Work request:
The answer must be every line below that holds the word "optik".

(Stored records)

************

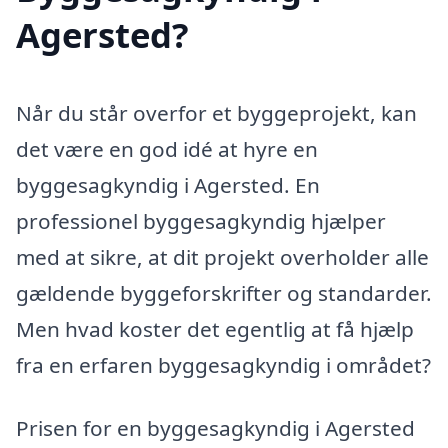
Agersted?
Når du står overfor et byggeprojekt, kan
det være en god idé at hyre en
byggesagkyndig i Agersted. En
professionel byggesagkyndig hjælper
med at sikre, at dit projekt overholder alle
gældende byggeforskrifter og standarder.
Men hvad koster det egentlig at få hjælp
fra en erfaren byggesagkyndig i området?
Prisen for en byggesagkyndig i Agersted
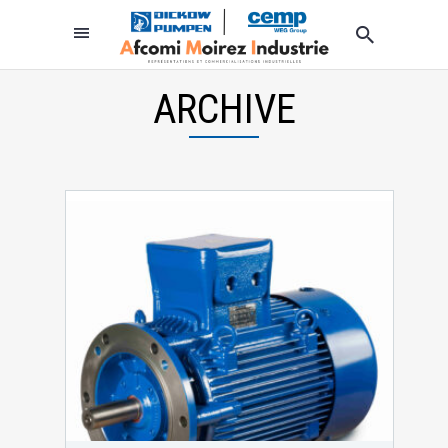
ARCHIVE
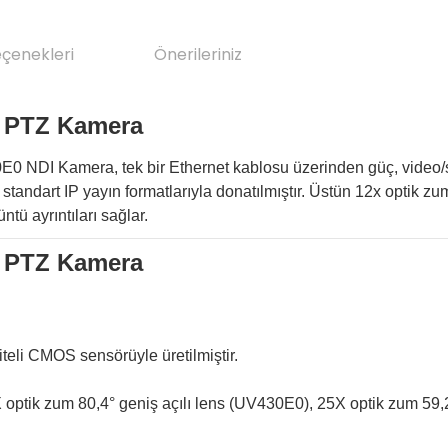
eçenekleri
Önerileriniz
I PTZ Kamera
I Kamera, tek bir Ethernet kablosu üzerinden güç, video/ses 
tandart IP yayın formatlarıyla donatılmıştır. Üstün 12x optik zum
tü ayrıntıları sağlar.
I PTZ Kamera
li CMOS sensörüyle üretilmiştir.
ptik zum 80,4° geniş açılı lens (UV430E0), 25X optik zum 59,2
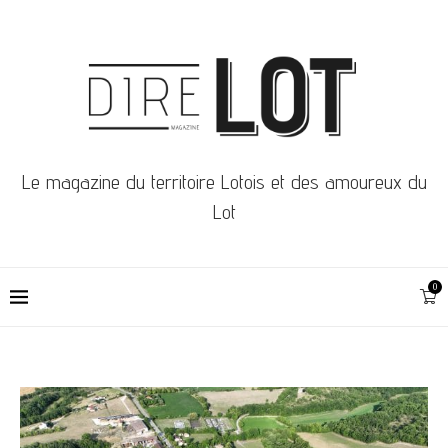
Le magazine du territoire Lotois et des amoureux du
Lot
0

************

Response:
tandart IP yayın formatlarıyla donatılmıştır. Üstün 12x optik zum
ptik zum 80,4° geniş açılı lens (UV430E0), 25X optik zum 59,2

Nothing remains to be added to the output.